*What this task involves*. Write the records out again without change. Leave the pictures behind.

+ + + + +

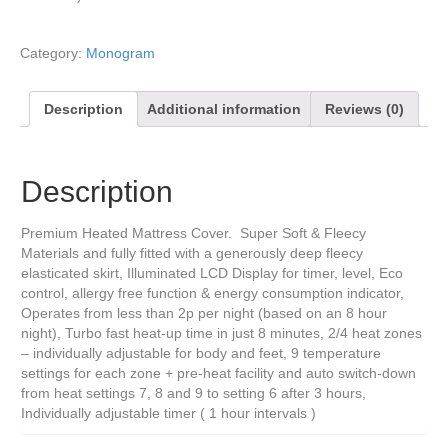
Category:
Monogram
Description
Additional information
Reviews (0)
Description
Premium Heated Mattress Cover. Super Soft & Fleecy
Materials and fully fitted with a generously deep fleecy
elasticated skirt, Illuminated LCD Display for timer, level, Eco
control, allergy free function & energy consumption indicator,
Operates from less than 2p per night (based on an 8 hour
night), Turbo fast heat-up time in just 8 minutes, 2/4 heat zones
– individually adjustable for body and feet, 9 temperature
settings for each zone + pre-heat facility and auto switch-down
from heat settings 7, 8 and 9 to setting 6 after 3 hours,
Individually adjustable timer ( 1 hour intervals )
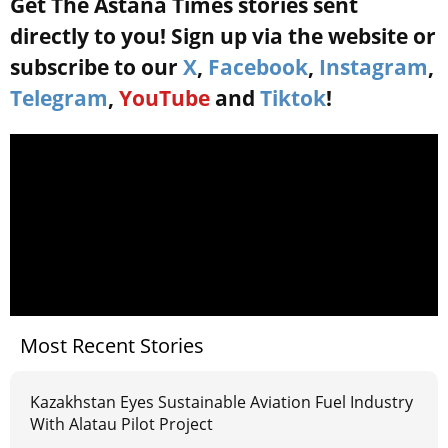
Get The Astana Times stories sent
directly to you! Sign up via the website or
subscribe to our
X
,
Facebook
,
Instagram
,
Telegram
,
YouTube
and
Tiktok
!
Most Recent Stories
Kazakhstan Eyes Sustainable Aviation Fuel Industry
With Alatau Pilot Project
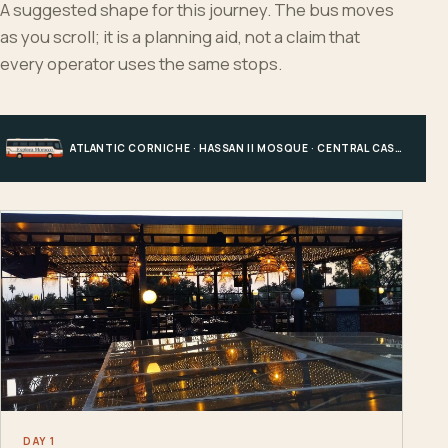
A suggested shape for this journey. The bus moves
as you scroll; it is a planning aid, not a claim that
every operator uses the same stops.
ATLANTIC CORNICHE · HASSAN II MOSQUE · CENTRAL CASABLANCA · HOTEL, PORT OR STATION
DAY 1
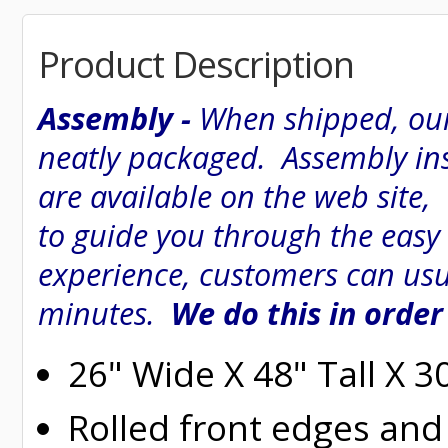
Product Description
Assembly -
When shipped, our
neatly packaged. Assembly inst
are available on the web site
to guide you through the easy
experience, customers can usu
minutes.
We do this in order
26" Wide X 48" Tall X 
Rolled
front edges and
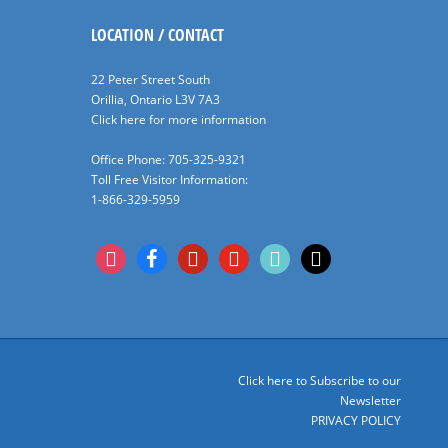
LOCATION / CONTACT
22 Peter Street South
Orillia, Ontario L3V 7A3
Click here for more information
Office Phone: 705-325-9321
Toll Free Visitor Information:
1-866-329-5959
instagram
facebook
pinterest
youtube
tiktok
x
Click here to Subscribe to our
Newsletter
PRIVACY POLICY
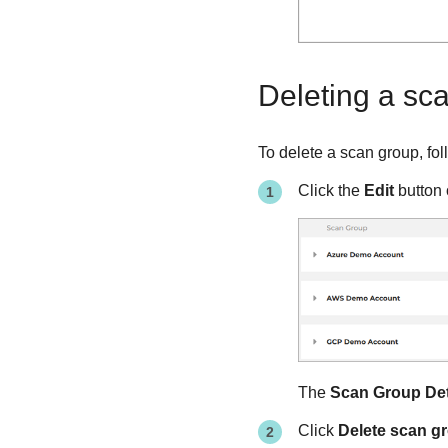
Deleting a sc
To delete a scan group, fol
Click the
Edit
button 
The
Scan Group Det
Click
Delete scan g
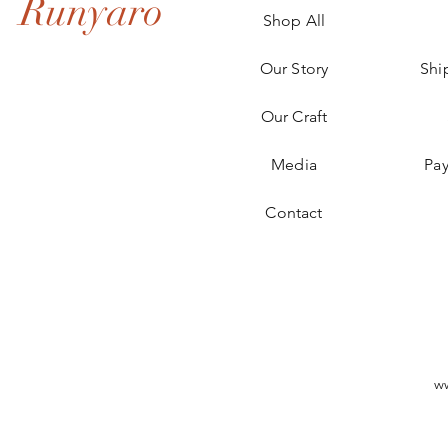
Runyaro
Shop All
Our Story
Shi
Our Craft
Media
Pa
Contact
w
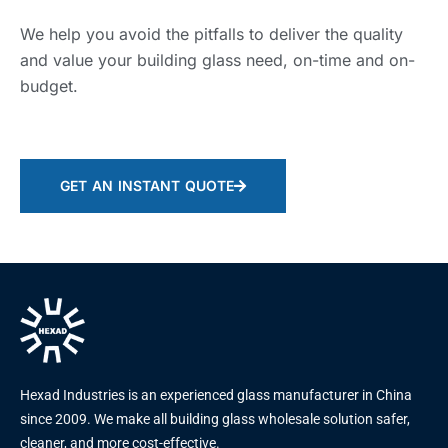
We help you avoid the pitfalls to deliver the quality
and value your building glass need, on-time and on-
budget.
GET AN INSTANT QUOTE
Hexad Industries is an experienced glass manufacturer in China
since 2009. We make all building glass wholesale solution safer,
cleaner, and more cost-effective.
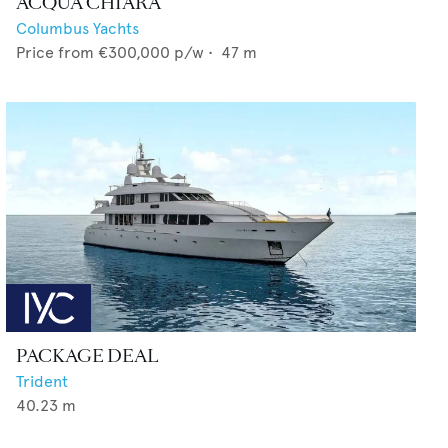
ACQUA CHIARA
Columbus Yachts
Price from
€300,000
p/w •
47
m
PACKAGE DEAL
Trident
40.23
m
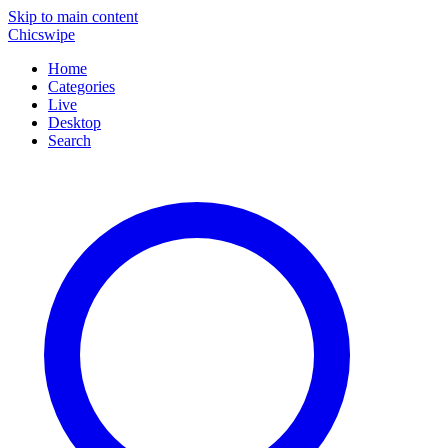
Skip to main content
Chicswipe
Home
Categories
Live
Desktop
Search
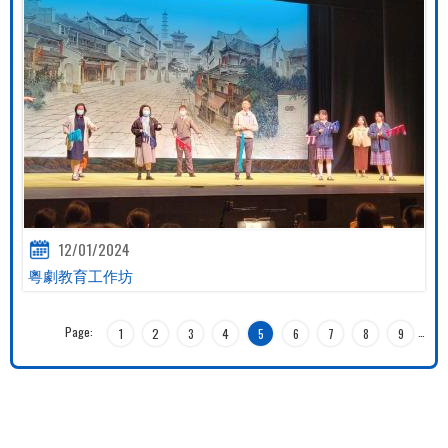
12/01/2024
粵劇教育工作坊
Page:
…
1
2
3
4
5
6
7
8
9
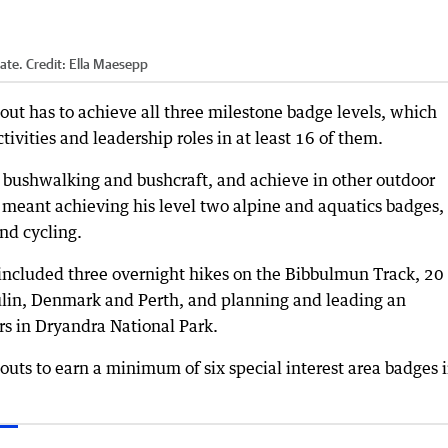
ate.
Credit:
Ella Maesepp
out has to achieve all three milestone badge levels, which
tivities and leadership roles in at least 16 of them.
 bushwalking and bushcraft, and achieve in other outdoor
, meant achieving his level two alpine and aquatics badges,
and cycling.
included three overnight hikes on the Bibbulmun Track, 20
ulin, Denmark and Perth, and planning and leading an
rs in Dryandra National Park.
outs to earn a minimum of six special interest area badges 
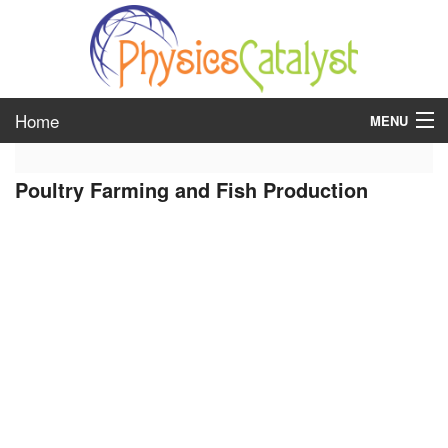
Home
MENU
class 6
Poultry Farming and Fish Production
class 7
class 8
class 9
class 10
class 11
class 12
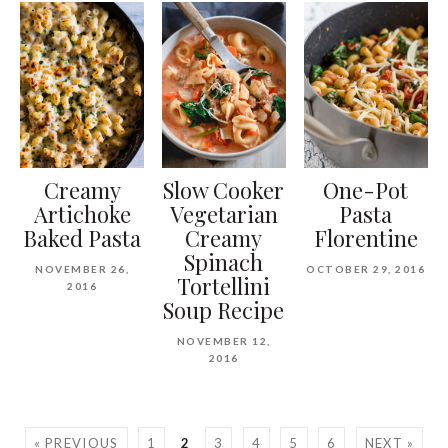
Creamy
Slow Cooker
One-Pot
Artichoke
Vegetarian
Pasta
Baked Pasta
Creamy
Florentine
Spinach
NOVEMBER 26,
OCTOBER 29, 2016
Tortellini
2016
Soup Recipe
NOVEMBER 12,
2016
« PREVIOUS
1
2
3
4
5
6
NEXT »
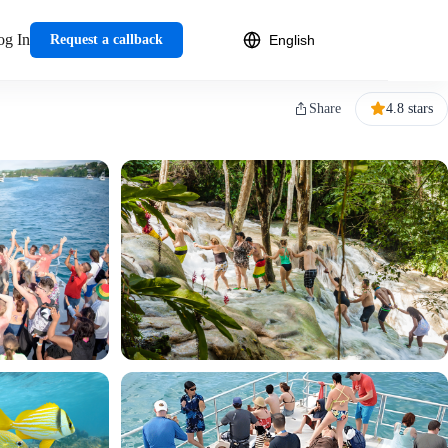
og In
Request a callback
Share
4.8 stars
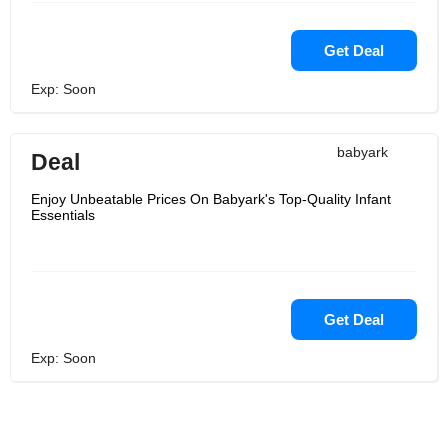
Get Deal
Exp: Soon
babyark
Deal
Enjoy Unbeatable Prices On Babyark's Top-Quality Infant
Essentials
Get Deal
Exp: Soon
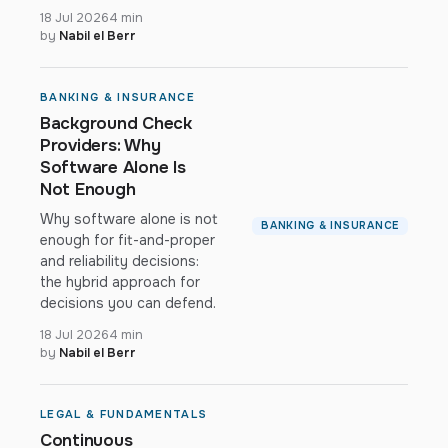
18 Jul 2026
4 min
by
Nabil el Berr
BANKING & INSURANCE
Background Check
Providers: Why
Software Alone Is
Not Enough
Why software alone is not
BANKING & INSURANCE
enough for fit-and-proper
and reliability decisions:
the hybrid approach for
decisions you can defend.
18 Jul 2026
4 min
by
Nabil el Berr
LEGAL & FUNDAMENTALS
Continuous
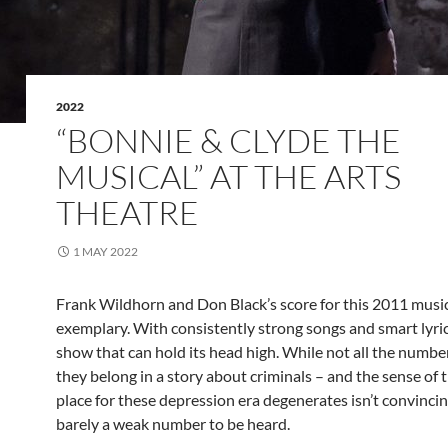
2022
“BONNIE & CLYDE THE
MUSICAL” AT THE ARTS
THEATRE
1 MAY 2022
Frank Wildhorn and Don Black’s score for this 2011 musi
exemplary. With consistently strong songs and smart lyrics,
show that can hold its head high. While not all the numbers
they belong in a story about criminals – and the sense of 
place for these depression era degenerates isn’t convincin
barely a weak number to be heard.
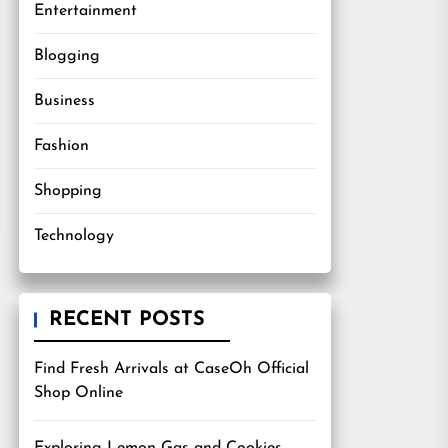
Entertainment
Blogging
Business
Fashion
Shopping
Technology
RECENT POSTS
Find Fresh Arrivals at CaseOh Official
Shop Online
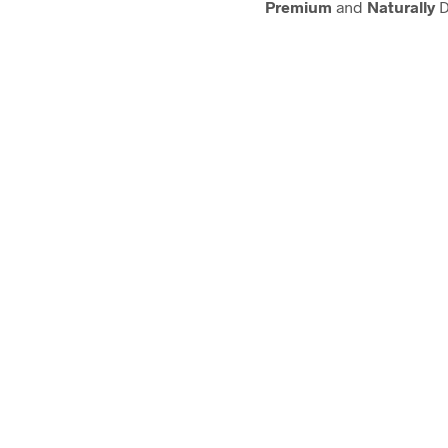
Premium
and
Naturally
D
ANTISEPTIC & DISIN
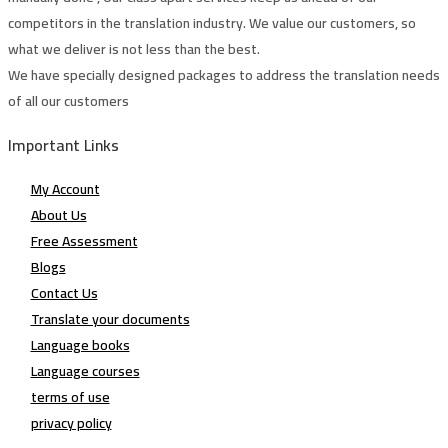
competitors in the translation industry. We value our customers, so
what we deliver is not less than the best.
We have specially designed packages to address the translation needs
of all our customers
Important Links
My Account
About Us
Free Assessment
Blogs
Contact Us
Translate your documents
Language books
Language courses
terms of use
privacy policy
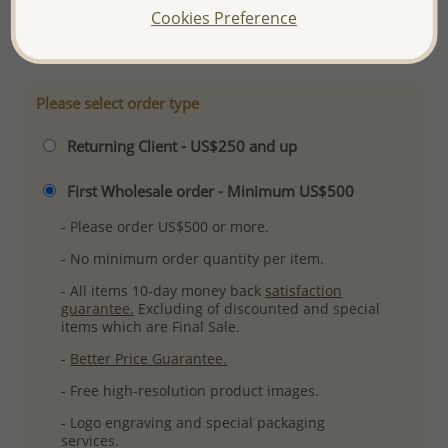
Cookies Preference
More Details
Please select order type
Returning Client - US$250 and up
First Wholesale order - Minimum US$500
- Please order US$500 or more.
- No minimum order quantity per item.
- All items 10-day money back
satisfaction
guarantee.
Excluding of discounted and special
items which are Final Sale.
-
Better Price Guarantee.
- Free high-resolution product images.
- Logo engraving and special packaging
services.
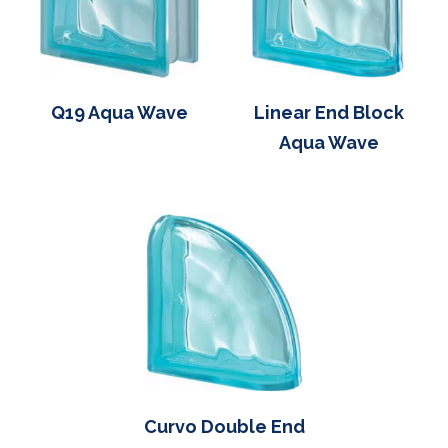
Q19 Aqua Wave
Linear End Block
Aqua Wave
Curvo Double End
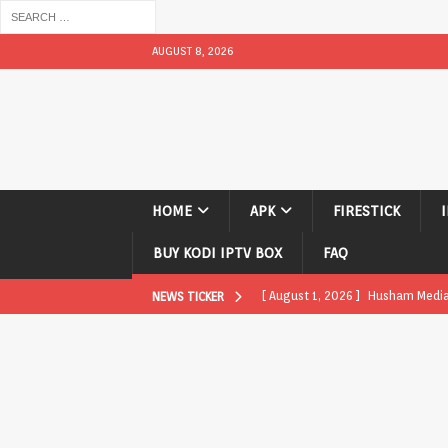
AUGUST 8, 2026
HOME
APK
FIRESTICK
BUY KODI IPTV BOX
FAQ
[ August 1, 2026 ]
Husham Media P
NEWS TICKER
APK
[ August 1, 2026 ]
Husham Media P
TV Boxes
APK
[ July 31, 2026 ]
Husham Media Pla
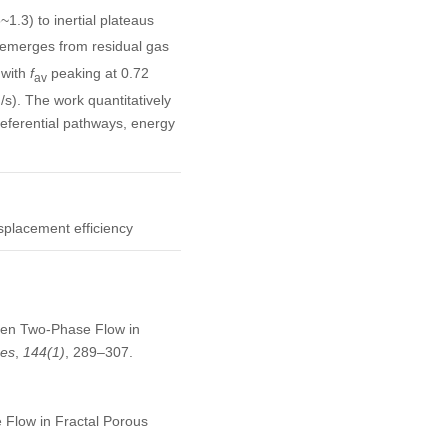
1.3) to inertial plateaus
 emerges from residual gas
 with
f
peaking at 0.72
av
/s). The work quantitatively
eferential pathways, energy
splacement efficiency
riven Two-Phase Flow in
ces
,
144
(1)
, 289–307.
 Flow in Fractal Porous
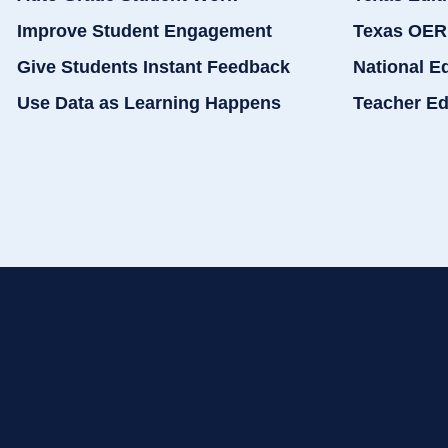
Improve Student Engagement
Texas OER
Give Students Instant Feedback
National E
Use Data as Learning Happens
Teacher Ed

+ + + + +

*Written solution*.
Category:
Monogram
Description
Additional information
Reviews (0)
Description
Premium Heated Mattress Cover. Super Soft & Fleecy
Materials and fully fitted with a generously deep fleecy
elasticated skirt, Illuminated LCD Display for timer, level, Eco
control, allergy free function & energy consumption indicator,
Operates from less than 2p per night (based on an 8 hour
night), Turbo fast heat-up time in just 8 minutes, 2/4 heat zones
– individually adjustable for body and feet, 9 temperature
settings for each zone + pre-heat facility and auto switch-down
from heat settings 7, 8 and 9 to setting 6 after 3 hours,
Individually adjustable timer ( 1 hour intervals )
Get The Astana Times stories sent
directly to you! Sign up via the website or
subscribe to our
X
,
Facebook
,
Instagram
,
Telegram
,
YouTube
and
Tiktok
!
Most Recent Stories
Kazakhstan Eyes Sustainable Aviation Fuel Industry
With Alatau Pilot Project
A suggested shape for this journey. The bus moves
as you scroll; it is a planning aid, not a claim that
every operator uses the same stops.
ATLANTIC CORNICHE · HASSAN II MOSQUE · CENTRAL CASABLANCA · HOTEL, PORT OR STATION
DAY 1
Product Description
Assembly -
When shipped, our
neatly packaged. Assembly inst
are available on the web site
to guide you through the easy
experience, customers can usu
minutes.
We do this in order
26" Wide X 48" Tall X 
Rolled
front edges and
LOCATION / CONTACT
22 Peter Street South
Orillia, Ontario L3V 7A3
Click here for more information
Office Phone: 705-325-9321
Toll Free Visitor Information:
1-866-329-5959
instagram
facebook
pinterest
youtube
tiktok
x
Click here to Subscribe to our
Newsletter
PRIVACY POLICY
Deleting a sc
To delete a scan group, fol
Click the
Edit
button 
The
Scan Group Det
Click
Delete scan g
Runyaro
Shop All
Our Story
Shi
Our Craft
Media
Pa
Contact
w
We help you avoid the pitfalls to deliver the quality
and value your building glass need, on-time and on-
budget.
GET AN INSTANT QUOTE
Hexad Industries is an experienced glass manufacturer in China
since 2009. We make all building glass wholesale solution safer,
cleaner, and more cost-effective.
ACQUA CHIARA
Columbus Yachts
Price from
€300,000
p/w •
47
m
PACKAGE DEAL
Trident
40.23
m
Skip to main content
Chicswipe
Home
Categories
Live
Desktop
Search
12/01/2024
粵劇教育工作坊
Page:
…
1
2
3
4
5
6
7
8
9
ate.
Credit:
Ella Maesepp
out has to achieve all three milestone badge levels, which
tivities and leadership roles in at least 16 of them.
 bushwalking and bushcraft, and achieve in other outdoor
, meant achieving his level two alpine and aquatics badges,
and cycling.
included three overnight hikes on the Bibbulmun Track, 20
ulin, Denmark and Perth, and planning and leading an
rs in Dryandra National Park.
outs to earn a minimum of six special interest area badges 
Home
MENU
class 6
Poultry Farming and Fish Production
class 7
class 8
class 9
class 10
class 11
class 12
Creamy
Slow Cooker
One-Pot
Artichoke
Vegetarian
Pasta
Baked Pasta
Creamy
Florentine
Spinach
NOVEMBER 26,
OCTOBER 29, 2016
Tortellini
2016
Soup Recipe
NOVEMBER 12,
2016
« PREVIOUS
1
2
3
4
5
6
NEXT »
og In
Request a callback
Share
4.8 stars
Get Deal
Exp: Soon
babyark
Deal
Enjoy Unbeatable Prices On Babyark's Top-Quality Infant
Essentials
Get Deal
Exp: Soon
18 Jul 2026
4 min
by
Nabil el Berr
BANKING & INSURANCE
Background Check
Providers: Why
Software Alone Is
Not Enough
Why software alone is not
BANKING & INSURANCE
enough for fit-and-proper
and reliability decisions:
the hybrid approach for
decisions you can defend.
18 Jul 2026
4 min
by
Nabil el Berr
LEGAL & FUNDAMENTALS
Continuous
2022
“BONNIE & CLYDE THE
MUSICAL” AT THE ARTS
THEATRE
1 MAY 2022
Frank Wildhorn and Don Black’s score for this 2011 musi
exemplary. With consistently strong songs and smart lyrics,
show that can hold its head high. While not all the numbers
they belong in a story about criminals – and the sense of 
place for these depression era degenerates isn’t convincin
barely a weak number to be heard.
Entertainment
Blogging
Business
Fashion
Shopping
Technology
RECENT POSTS
Find Fresh Arrivals at CaseOh Official
Shop Online
Premium
and
Naturally
D
ANTISEPTIC & DISIN
competitors in the translation industry. We value our customers, so
what we deliver is not less than the best.
We have specially designed packages to address the translation needs
of all our customers
Important Links
My Account
About Us
Free Assessment
Blogs
Contact Us
Translate your documents
Language books
Language courses
terms of use
privacy policy
Cookies Preference
More Details
Please select order type
Returning Client - US$250 and up
First Wholesale order - Minimum US$500
- Please order US$500 or more.
- No minimum order quantity per item.
- All items 10-day money back
satisfaction
guarantee.
Excluding of discounted and special
items which are Final Sale.
-
Better Price Guarantee.
- Free high-resolution product images.
- Logo engraving and special packaging
services.
Q19 Aqua Wave
Linear End Block
Aqua Wave
Curvo Double End
AUGUST 8, 2026
HOME
APK
FIRESTICK
BUY KODI IPTV BOX
FAQ
[ August 1, 2026 ]
Husham Media P
NEWS TICKER
APK
[ August 1, 2026 ]
Husham Media P
TV Boxes
APK
[ July 31, 2026 ]
Husham Media Pla
1.3) to inertial plateaus
 emerges from residual gas
 with
f
peaking at 0.72
av
/s). The work quantitatively
eferential pathways, energy
splacement efficiency
riven Two-Phase Flow in
ces
,
144
(1)
, 289–307.
 Flow in Fractal Porous
Improve Student Engagement
Texas OER
Give Students Instant Feedback
National E
Use Data as Learning Happens
Teacher Ed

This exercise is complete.